ASSESSMENT TOOLS
After obtaining written informed consent, the participants’demographic
details were noted and were screened for the following risk factors of
sarcopenia: history of smoking, quality of life using Short Form-36
(SF-36) (9), malnutrition using Mini-Nutritional Assessment (MNA-SF)
(10), physical inactivity using the International Assessment
Questionnaire Short Form (IPAQ-SF) (11), history of depression using The
Center for Epidemiologic Studies Depression Scale (CES-D scale) (12) and
the timed ‘Up & Go’ test using which scale were used to assess
functional performance (13).
Complete blood count, renal function tests, electrolytes, total protein,
albumin, 25 (OH) vitamin D, serum leptin, serum adiponectin, PTH, TSH
and vitamin B12 values were recorded. Anthropometric measurements such
as waist, hip, upper-middle arm (MAC), calf circumference (CC) and thigh
and subcutaneous fat measurements from 3 regions (triceps, biceps,
thigh) were measured with the caliper and recorded. Quadriceps-hamstring
Peak Torque (PT) values and the ratio of PT values to body weight (PT /
VA) (at 60 and 180 ° / sec speeds) were evaluated with an isokinetic
dynamometer. The Western Ontario and McMaster Universities Arthritis
Index (WOMAC) were used in the evaluation of knee Osteoarthritis (14).
The radiological staging was evaluated with the Kellgren Lawrence (KL)
scale (15).
Sarcopenia was diagnosed according to the sarcopenia diagnosis criteria
published by EWSGOP using walking speed, hand grip strength,
anthropometric measurements and body composition parameters which were
determined by DEXA method. The muscle masses of the patients were
evaluated by measuring the fat mass (Fat Mass-FM), fat mass index (FMI),
lean body mass (LBM) and skeletal muscle index (SMI) calculated by DEXA.

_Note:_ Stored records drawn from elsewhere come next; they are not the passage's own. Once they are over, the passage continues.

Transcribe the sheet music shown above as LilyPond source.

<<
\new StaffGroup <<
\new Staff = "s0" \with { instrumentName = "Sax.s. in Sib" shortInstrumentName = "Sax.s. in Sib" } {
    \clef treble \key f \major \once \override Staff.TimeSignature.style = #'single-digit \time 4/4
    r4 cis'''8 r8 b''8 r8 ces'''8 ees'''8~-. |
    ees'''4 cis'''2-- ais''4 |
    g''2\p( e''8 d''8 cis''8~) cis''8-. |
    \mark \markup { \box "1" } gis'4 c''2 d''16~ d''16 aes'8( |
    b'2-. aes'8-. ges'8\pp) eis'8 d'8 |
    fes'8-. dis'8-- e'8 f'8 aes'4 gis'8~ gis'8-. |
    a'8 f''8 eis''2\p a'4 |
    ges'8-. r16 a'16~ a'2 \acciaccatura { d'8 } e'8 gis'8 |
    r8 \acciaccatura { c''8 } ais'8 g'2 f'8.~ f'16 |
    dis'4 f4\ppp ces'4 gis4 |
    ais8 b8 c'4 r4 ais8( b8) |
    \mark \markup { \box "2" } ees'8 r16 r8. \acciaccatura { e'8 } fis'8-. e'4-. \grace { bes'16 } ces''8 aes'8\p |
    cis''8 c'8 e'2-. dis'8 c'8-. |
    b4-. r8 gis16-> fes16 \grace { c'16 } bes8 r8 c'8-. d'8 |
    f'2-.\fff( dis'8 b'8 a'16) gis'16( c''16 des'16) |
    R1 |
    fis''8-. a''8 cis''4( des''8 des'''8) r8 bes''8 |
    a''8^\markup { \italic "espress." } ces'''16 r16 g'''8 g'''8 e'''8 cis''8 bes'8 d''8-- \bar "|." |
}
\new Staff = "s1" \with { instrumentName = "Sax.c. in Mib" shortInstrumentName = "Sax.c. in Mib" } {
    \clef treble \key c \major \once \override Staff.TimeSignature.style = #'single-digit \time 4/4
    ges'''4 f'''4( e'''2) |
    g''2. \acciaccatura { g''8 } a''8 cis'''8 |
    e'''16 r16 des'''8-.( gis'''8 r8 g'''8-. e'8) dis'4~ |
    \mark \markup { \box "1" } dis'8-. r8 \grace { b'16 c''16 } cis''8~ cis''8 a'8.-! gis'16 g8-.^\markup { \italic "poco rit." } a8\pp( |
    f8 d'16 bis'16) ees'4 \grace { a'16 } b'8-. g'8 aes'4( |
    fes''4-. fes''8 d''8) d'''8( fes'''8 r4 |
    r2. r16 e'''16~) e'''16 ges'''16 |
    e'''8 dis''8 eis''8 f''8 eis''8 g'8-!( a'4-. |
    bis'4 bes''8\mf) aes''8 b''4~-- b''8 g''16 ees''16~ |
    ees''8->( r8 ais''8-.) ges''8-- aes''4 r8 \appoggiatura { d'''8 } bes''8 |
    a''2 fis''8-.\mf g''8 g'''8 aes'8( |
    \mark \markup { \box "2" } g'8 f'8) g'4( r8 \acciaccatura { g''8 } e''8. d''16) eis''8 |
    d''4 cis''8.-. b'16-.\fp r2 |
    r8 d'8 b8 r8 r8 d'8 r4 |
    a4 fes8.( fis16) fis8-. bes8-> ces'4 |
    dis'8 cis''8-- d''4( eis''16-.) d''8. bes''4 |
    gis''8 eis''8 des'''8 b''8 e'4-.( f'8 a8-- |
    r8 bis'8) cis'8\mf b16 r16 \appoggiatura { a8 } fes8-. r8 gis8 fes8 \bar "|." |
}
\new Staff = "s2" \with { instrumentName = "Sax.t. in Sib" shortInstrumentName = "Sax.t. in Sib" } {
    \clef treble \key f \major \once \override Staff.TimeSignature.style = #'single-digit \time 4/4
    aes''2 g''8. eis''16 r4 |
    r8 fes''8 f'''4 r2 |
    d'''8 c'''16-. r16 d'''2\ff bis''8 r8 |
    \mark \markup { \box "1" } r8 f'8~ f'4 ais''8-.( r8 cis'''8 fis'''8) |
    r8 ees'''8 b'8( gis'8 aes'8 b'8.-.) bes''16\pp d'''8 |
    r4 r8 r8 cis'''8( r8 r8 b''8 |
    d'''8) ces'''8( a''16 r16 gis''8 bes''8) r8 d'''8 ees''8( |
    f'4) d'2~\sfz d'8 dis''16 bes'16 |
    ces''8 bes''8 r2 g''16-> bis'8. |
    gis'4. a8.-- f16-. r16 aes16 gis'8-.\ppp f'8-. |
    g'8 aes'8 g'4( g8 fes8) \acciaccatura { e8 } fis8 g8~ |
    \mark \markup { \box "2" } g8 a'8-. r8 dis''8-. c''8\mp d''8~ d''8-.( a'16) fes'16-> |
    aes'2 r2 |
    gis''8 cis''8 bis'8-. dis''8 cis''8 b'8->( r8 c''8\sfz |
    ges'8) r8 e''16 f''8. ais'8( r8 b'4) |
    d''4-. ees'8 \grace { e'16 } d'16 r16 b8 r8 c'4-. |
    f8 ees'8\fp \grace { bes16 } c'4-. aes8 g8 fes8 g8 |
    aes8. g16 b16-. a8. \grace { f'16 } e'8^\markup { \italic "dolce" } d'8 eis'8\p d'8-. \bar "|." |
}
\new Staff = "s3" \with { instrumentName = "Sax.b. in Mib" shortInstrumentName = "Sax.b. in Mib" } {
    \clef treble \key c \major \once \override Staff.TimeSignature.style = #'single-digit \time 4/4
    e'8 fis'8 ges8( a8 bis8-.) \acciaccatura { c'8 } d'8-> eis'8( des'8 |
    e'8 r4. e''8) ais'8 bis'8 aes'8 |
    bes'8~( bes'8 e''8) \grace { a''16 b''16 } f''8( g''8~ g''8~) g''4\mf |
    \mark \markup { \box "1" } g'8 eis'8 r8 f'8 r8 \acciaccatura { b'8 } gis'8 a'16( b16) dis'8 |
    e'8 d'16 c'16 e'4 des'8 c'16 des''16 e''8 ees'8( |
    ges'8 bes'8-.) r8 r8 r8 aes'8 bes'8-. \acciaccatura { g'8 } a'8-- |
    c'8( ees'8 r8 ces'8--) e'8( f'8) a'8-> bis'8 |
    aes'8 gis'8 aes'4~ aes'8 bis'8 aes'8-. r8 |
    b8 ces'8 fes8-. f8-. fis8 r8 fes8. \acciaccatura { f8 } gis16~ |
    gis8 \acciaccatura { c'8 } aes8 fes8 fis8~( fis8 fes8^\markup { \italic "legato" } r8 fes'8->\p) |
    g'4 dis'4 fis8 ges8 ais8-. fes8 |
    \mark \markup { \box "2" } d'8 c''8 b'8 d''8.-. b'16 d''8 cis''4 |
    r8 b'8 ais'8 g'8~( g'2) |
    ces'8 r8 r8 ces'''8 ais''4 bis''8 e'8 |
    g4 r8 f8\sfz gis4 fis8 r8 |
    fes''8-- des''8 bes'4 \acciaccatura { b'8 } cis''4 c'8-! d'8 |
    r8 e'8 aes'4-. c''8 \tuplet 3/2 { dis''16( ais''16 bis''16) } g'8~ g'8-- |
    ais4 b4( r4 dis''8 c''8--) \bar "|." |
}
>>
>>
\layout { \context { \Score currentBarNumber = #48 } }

Appendicular muscle mass (ASM) is calculated by summing the lean soft
tissue of the two upper limbs and the two lower limbs. Skeletal muscle
mass index is calculated by dividing the appendicular lean mass by the
square of the neck height [SMI = ASM / height2 (kg / m2)]. Those
with both low muscle mass and muscle strength were considered
sarcopenic. All ultrasonographic examinations were performed by a single
physiatrist experienced in musculoskeletal sonography. All
ultrasonographic measurements were taken by the same physician
experienced in musculoskeletal sonography in order to avoid
interindividual variability. Ultrasound measurements was performed in
B-mode using 5-12 MHz linear multifrequent transducer (Logic e portable;
GE Healthcare, China). The transducer was placed perpendicularly to the
long axis of the muscles with adequate use of contact gel and minimal
pressure to avoid excessive compression of the muscles. Each examination
was performed bilaterally while patients were in supine and prone
position. Rectus femoris muscle thickness was assessed on the bilateral
side of the patient, in a supine position with both knees extended and
relaxed and toes pointing to the ceiling, at the halfway point between
epicondylus lateralis and trochanter major of the femur. For the
evaluation of the rectus abdominal muscle the probe was positioned
longitudinally to the muscle, brain-caudal direction. Two images were
placed, one to two centimeters to the right and one to two centimeters
to the left of the umbilicus. Gastrocnemius medialis (GM) muscle
thickness was assessed at the medial part of the GM muscle belly: half
of the distance from the popliteal crease to the center of the medial
malleolus. All A set of three consecutive measurements was performed,
and the average value was reported as muscles thickness. Data were
reported in centimeters (cm) as means ± standard deviation. The
thicknesses of subcutaneous were measured in the axial view at the same
point. Additionally, fascicle length and pennation angle were measured
between the two parallel aponeuroses of the gastrocnemius muscle
(bulkiest part of medial head) in the longitudinal view when subjects
were in prone position with their ankles at 90°. Comprehensive
evaluation tests, anthropometric measurements and laboratory parameters,
initially measured muscle ultrasound parameters, were compared in
patients with and without sarcopenia. All measurements and blood samples
for the control group were measured in the same way.